In episode 4, Ping-Cho, Susan's friend, pledged in marriage to a Chinese nobleman, has been told to travel separately from Susan. "You will be leaving," she says. "Will you say good-bye to me before you leave? Even if it is very late?" That last question is the killer: Ping Cho is still a little girl at heart, having the last thing she loves taken from her. But her question is also brave: the most important thing to her is to have no false hopes.

And that's the thing about Marco Polo: it's set in open countrysides and under enormous skies, and everyone in it is a prisoner, bound by fear or force or loyalty to powers they can't control. Unable to escape their situations, they give themselves some measure of control by simply telling themselves the truth.
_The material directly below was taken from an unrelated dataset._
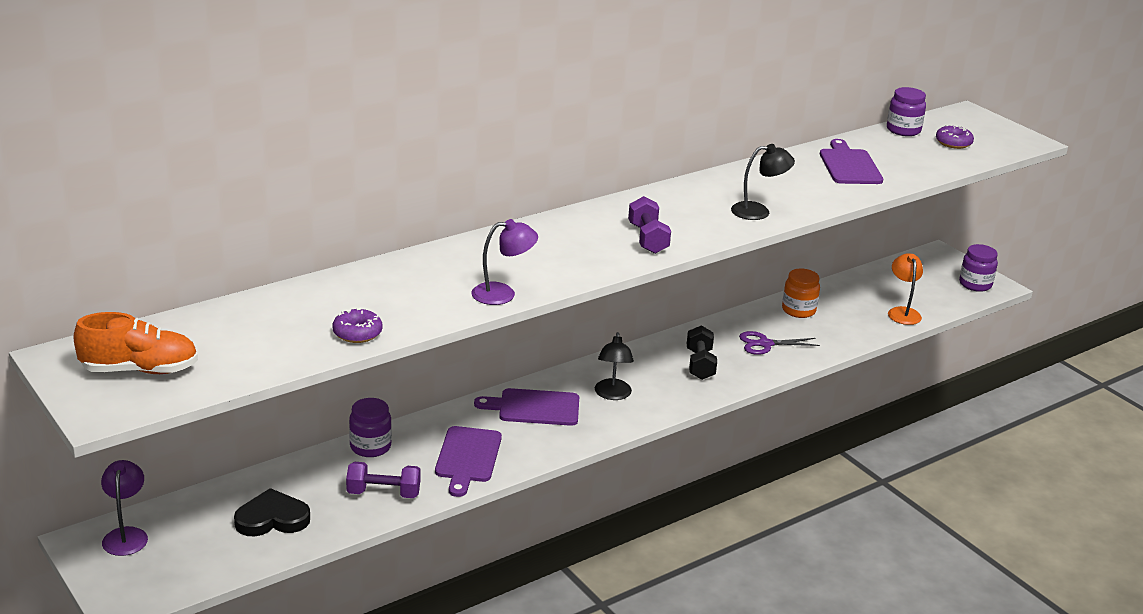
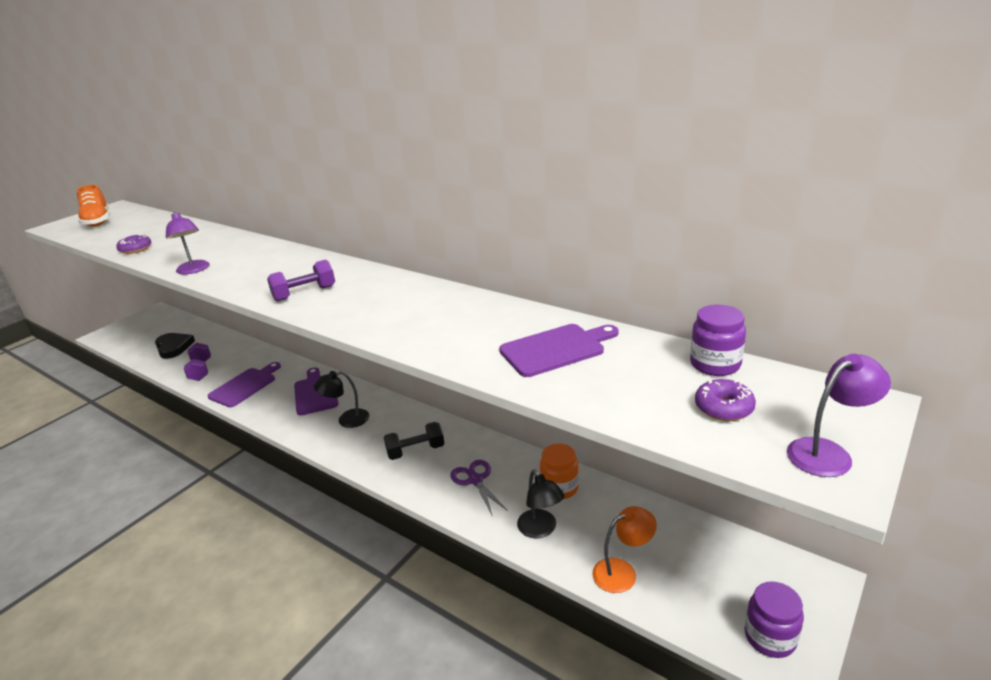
camera: 75 degrees right, 0 degrees up
(126, 535) = (159, 318): purple lamp -> purple lamp (828, 452)
(370, 447) = (251, 352): purple jar -> none
(467, 458) = (245, 386): purple cutting board -> purple cutting board turned 135 degrees clockwise
(758, 211) = (391, 325): black lamp -> black lamp (541, 530)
Except the TARDIS crew, of course; they still think they can escape, and so they lie and lie and lie.

(Longer version of this submitted to Celebrate, Regenerate, don't know if they used it).


( 3 comments — Leave a comment )
Apr. 25th, 2013 10:30 am (UTC)
I've never looked at it that way before, but you are right; the serial subterfuges of the TARDIS travellers have always seemed futile within the context of the story, and I'm inevitably drawn to compare the powers the characters can't control to the limitations of the actors' physical environment in Lime Grove.
Apr. 26th, 2013 11:03 am (UTC)
It's a real shame that Lucarotti didn't write more for the series. His scripts are so thematically rich, without sacrificing action.
Apr. 26th, 2013 11:20 am (UTC)
At one stage he was pencilled in to write the final 'future' story of the first production block, eventually given to Terry Nation to become The Dalek Invasion of Earth. That's an intriguing road not taken.